*** Dataset extract Section Begins ***

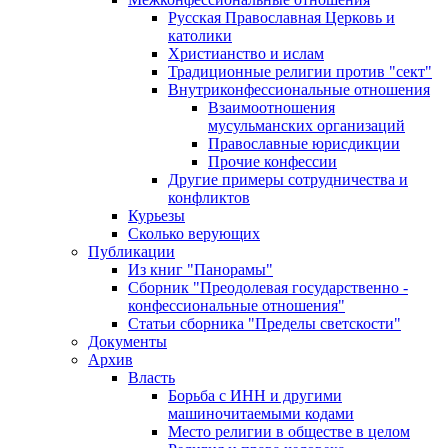
Русская Православная Церковь и
католики
Христианство и ислам
Традиционные религии против "сект"
Внутриконфессиональные отношения
Взаимоотношения
мусульманских организаций
Православные юрисдикции
Прочие конфессии
Другие примеры сотрудничества и
конфликтов
Курьезы
Сколько верующих
Публикации
Из книг "Панорамы"
Сборник "Преодолевая государственно -
конфессиональные отношения"
Статьи сборника "Пределы светскости"
Документы
Архив
Власть
Борьба с ИНН и другими
машиночитаемыми кодами
Место религии в обществе в целом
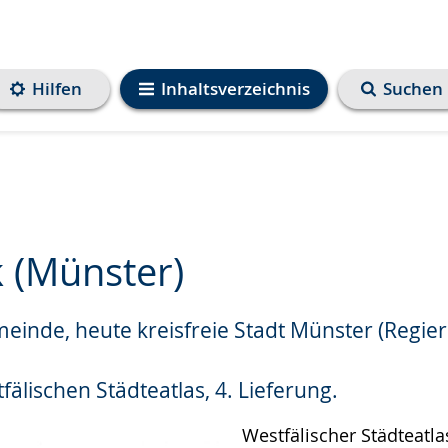
Hilfen
Inhaltsverzeichnis
Suchen
 (Münster)
inde, heute kreisfreie Stadt Münster (Regie
e
älischen Städteatlas, 4. Lieferung.
Westfälischer Städteatlas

*** Dataset extract Section Ends ***

▶ _What you need to do_:
With the pictures excluded, retype the records above verbatim.

▶ _Response to the exercise_:
Русская Православная Церковь и
католики
Христианство и ислам
Традиционные религии против "сект"
Внутриконфессиональные отношения
Взаимоотношения
мусульманских организаций
Православные юрисдикции
Прочие конфессии
Другие примеры сотрудничества и
конфликтов
Курьезы
Сколько верующих
Публикации
Из книг "Панорамы"
Сборник "Преодолевая государственно -
конфессиональные отношения"
Статьи сборника "Пределы светскости"
Документы
Архив
Власть
Борьба с ИНН и другими
машиночитаемыми кодами
Место религии в обществе в целом
Hilfen
Inhaltsverzeichnis
Suchen
 (Münster)
inde, heute kreisfreie Stadt Münster (Regie
e
älischen Städteatlas, 4. Lieferung.
Westfälischer Städteatlas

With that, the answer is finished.